** Saved data entries **
* * *
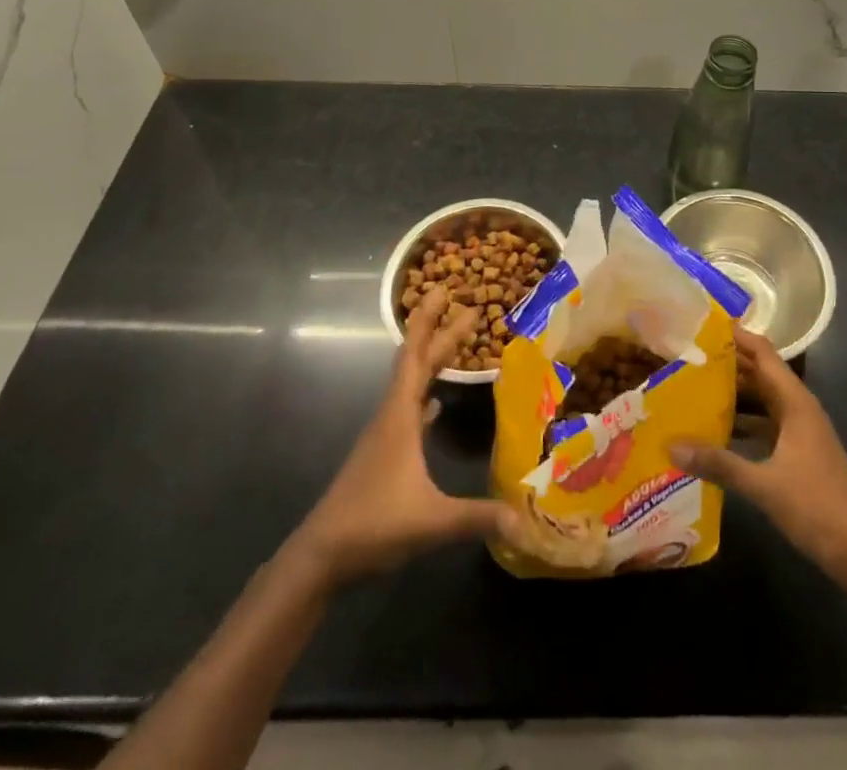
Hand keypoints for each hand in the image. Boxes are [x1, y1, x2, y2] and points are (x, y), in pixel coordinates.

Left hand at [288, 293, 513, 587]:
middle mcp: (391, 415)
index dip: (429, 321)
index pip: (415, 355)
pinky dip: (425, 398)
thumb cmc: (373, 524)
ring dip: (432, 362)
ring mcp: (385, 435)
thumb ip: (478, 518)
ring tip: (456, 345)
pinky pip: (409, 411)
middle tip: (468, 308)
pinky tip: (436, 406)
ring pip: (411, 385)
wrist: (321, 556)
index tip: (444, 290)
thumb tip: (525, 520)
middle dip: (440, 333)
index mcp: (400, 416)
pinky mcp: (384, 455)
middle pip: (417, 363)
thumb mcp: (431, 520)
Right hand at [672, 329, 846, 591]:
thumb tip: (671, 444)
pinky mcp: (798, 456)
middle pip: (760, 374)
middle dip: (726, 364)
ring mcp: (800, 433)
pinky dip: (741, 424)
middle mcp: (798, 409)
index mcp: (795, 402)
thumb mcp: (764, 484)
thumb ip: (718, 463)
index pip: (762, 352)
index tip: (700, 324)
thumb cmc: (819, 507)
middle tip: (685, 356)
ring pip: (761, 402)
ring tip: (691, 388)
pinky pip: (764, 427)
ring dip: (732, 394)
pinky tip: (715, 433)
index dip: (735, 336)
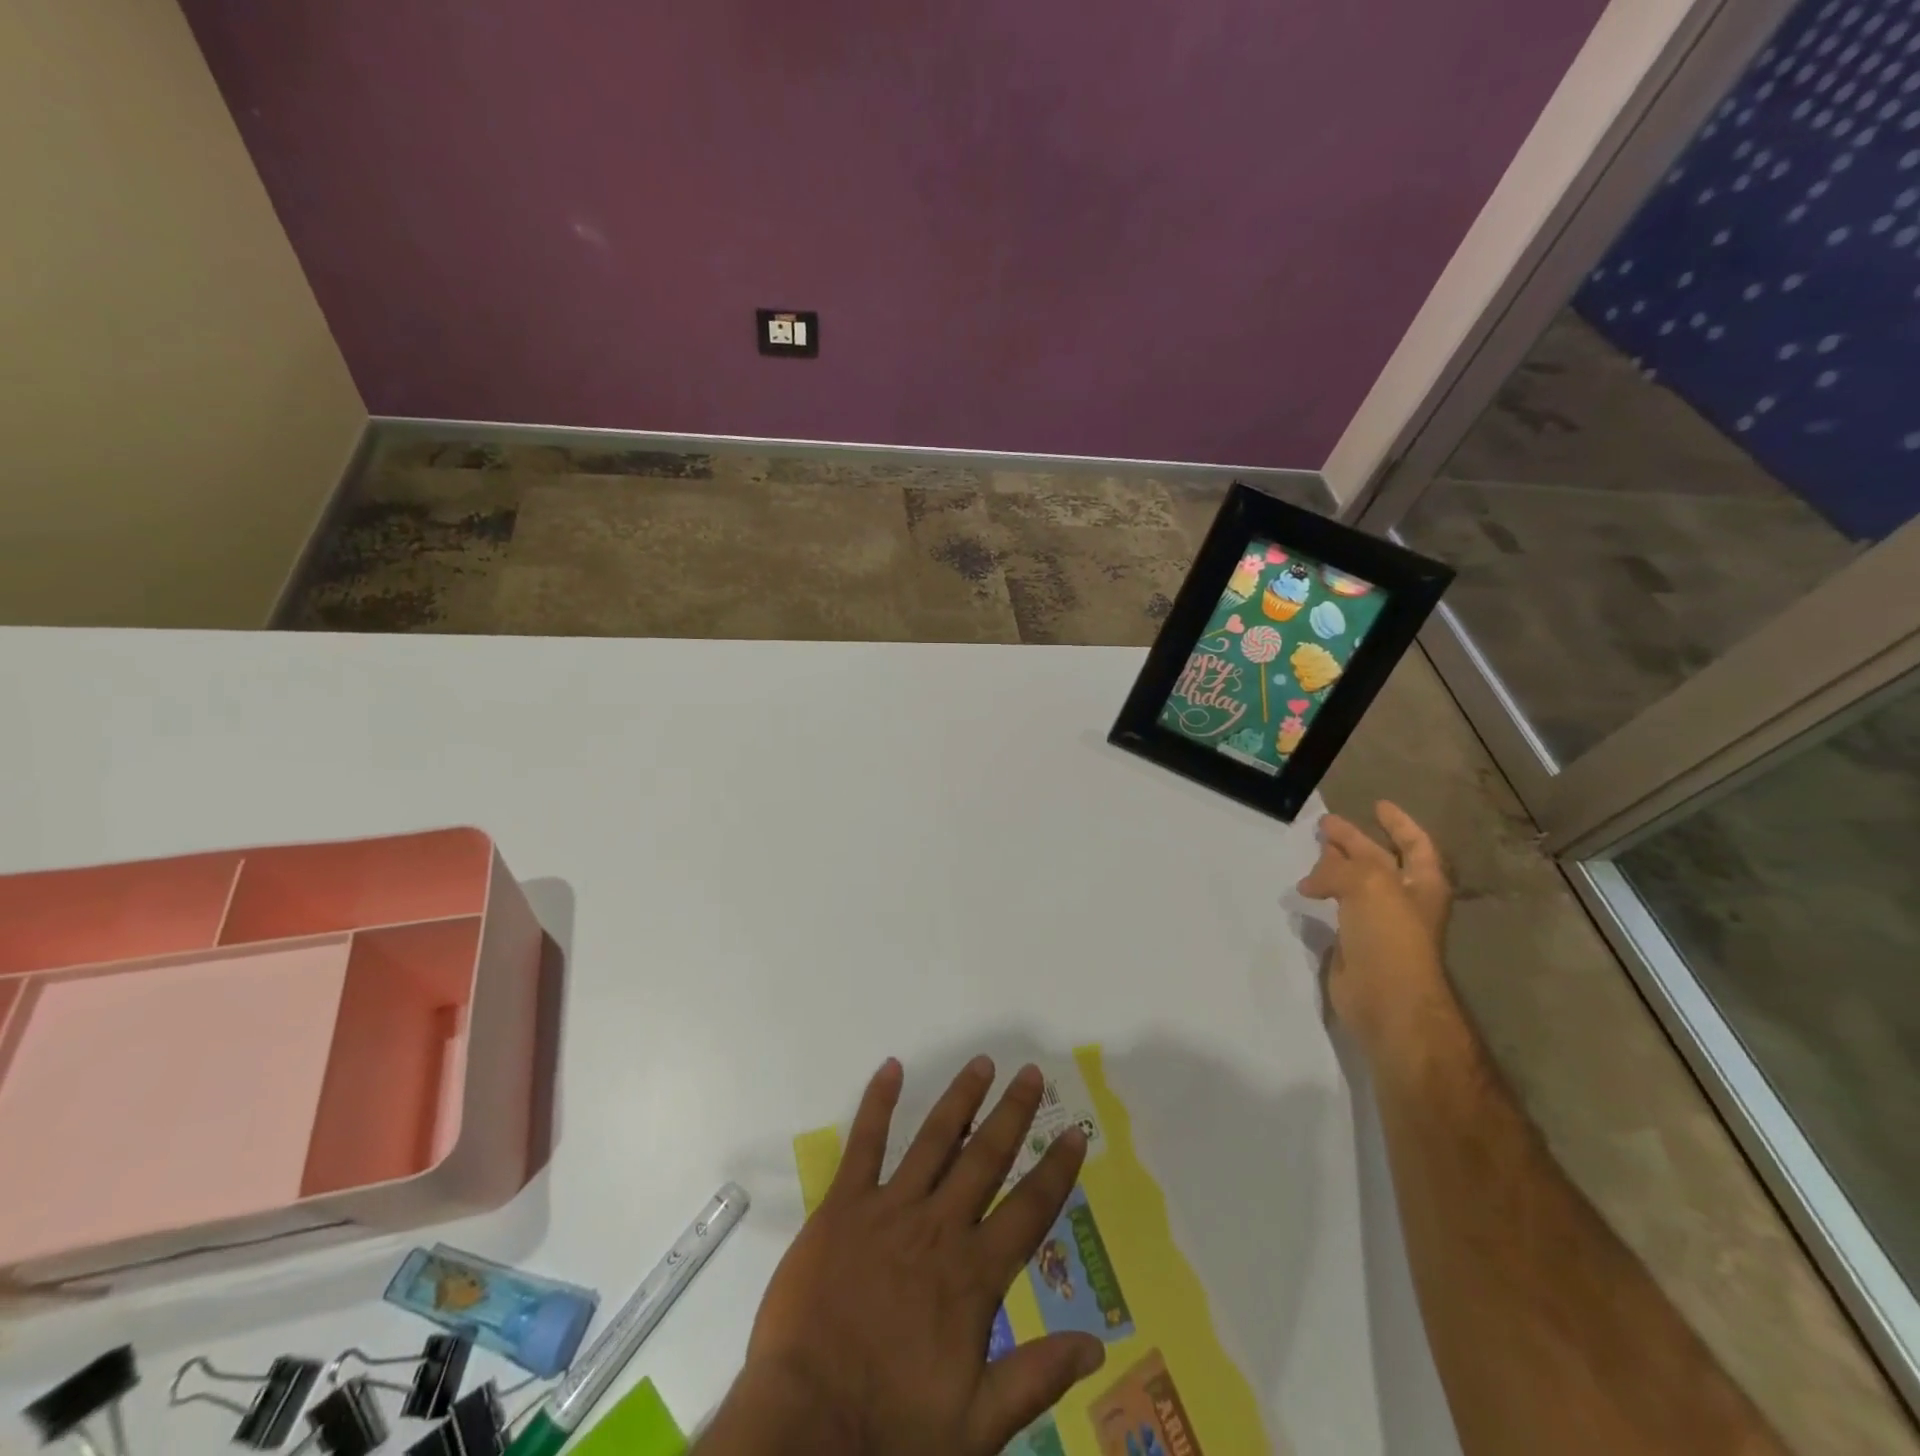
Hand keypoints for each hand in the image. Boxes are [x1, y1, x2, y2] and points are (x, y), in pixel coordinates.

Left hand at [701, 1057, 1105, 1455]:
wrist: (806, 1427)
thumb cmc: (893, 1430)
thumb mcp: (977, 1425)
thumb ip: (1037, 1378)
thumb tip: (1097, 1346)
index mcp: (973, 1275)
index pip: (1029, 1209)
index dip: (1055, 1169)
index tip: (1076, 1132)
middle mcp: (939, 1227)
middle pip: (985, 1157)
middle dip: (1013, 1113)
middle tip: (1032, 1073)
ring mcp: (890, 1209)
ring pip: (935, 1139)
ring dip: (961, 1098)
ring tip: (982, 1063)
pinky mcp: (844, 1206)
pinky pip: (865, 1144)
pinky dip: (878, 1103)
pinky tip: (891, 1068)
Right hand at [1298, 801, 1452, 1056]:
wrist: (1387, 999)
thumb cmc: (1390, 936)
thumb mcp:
* * *
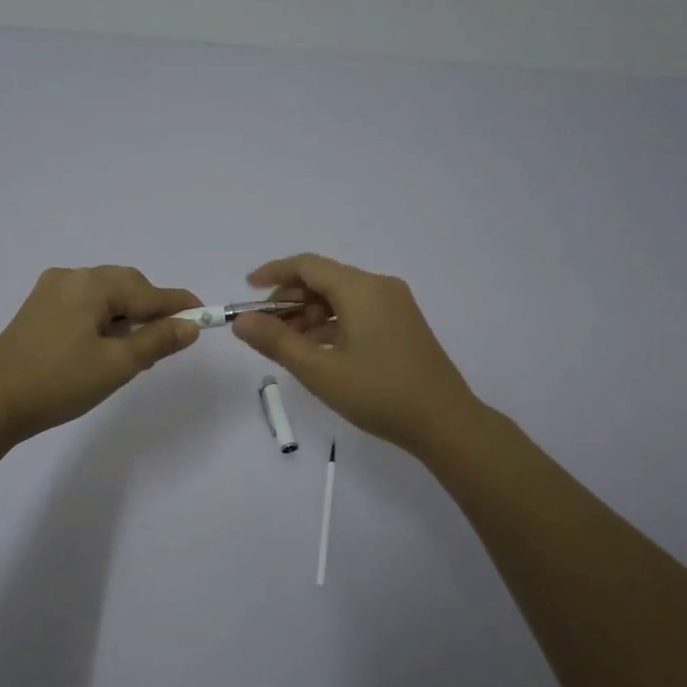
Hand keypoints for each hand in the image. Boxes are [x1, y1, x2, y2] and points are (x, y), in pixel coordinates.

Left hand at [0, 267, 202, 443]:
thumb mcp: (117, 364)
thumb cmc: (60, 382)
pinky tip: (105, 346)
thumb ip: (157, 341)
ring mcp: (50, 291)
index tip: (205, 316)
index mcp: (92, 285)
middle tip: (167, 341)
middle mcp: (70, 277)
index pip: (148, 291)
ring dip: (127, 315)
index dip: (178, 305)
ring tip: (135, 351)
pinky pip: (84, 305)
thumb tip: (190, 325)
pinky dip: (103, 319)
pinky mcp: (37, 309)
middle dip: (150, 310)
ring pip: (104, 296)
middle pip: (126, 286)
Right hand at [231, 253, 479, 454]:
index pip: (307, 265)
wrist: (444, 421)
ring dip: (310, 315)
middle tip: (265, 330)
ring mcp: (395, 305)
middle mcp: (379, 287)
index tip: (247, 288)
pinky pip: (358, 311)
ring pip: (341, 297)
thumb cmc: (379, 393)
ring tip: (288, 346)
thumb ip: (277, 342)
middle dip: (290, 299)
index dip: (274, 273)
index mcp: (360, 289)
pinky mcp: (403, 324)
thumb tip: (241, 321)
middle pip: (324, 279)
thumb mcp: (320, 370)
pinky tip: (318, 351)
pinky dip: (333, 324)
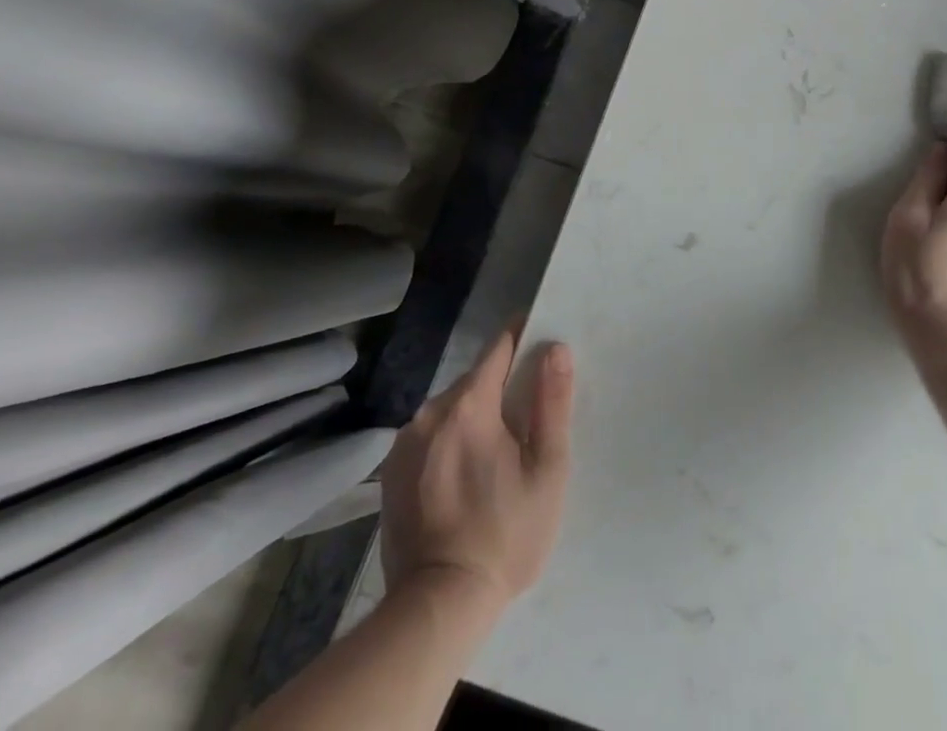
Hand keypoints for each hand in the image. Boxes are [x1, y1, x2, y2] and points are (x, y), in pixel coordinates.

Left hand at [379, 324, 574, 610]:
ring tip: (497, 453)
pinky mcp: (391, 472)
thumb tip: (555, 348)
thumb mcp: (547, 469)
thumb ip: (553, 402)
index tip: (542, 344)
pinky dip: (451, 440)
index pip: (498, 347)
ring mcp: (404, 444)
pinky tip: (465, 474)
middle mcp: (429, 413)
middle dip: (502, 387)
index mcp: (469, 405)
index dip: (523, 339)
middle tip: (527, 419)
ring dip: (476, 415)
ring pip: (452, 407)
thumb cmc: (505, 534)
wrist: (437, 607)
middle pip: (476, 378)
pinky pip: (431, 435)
* * *
** Work order **
Only lines containing the word "Left" should appear in the answer, and every such line from the records above must be there.

** Completed exercise **
Left hand at [288, 293, 513, 587]:
Left hand at [701, 1057, 1105, 1455]:
Left hand at [0, 267, 202, 443]:
Left hand at [379, 324, 574, 610]:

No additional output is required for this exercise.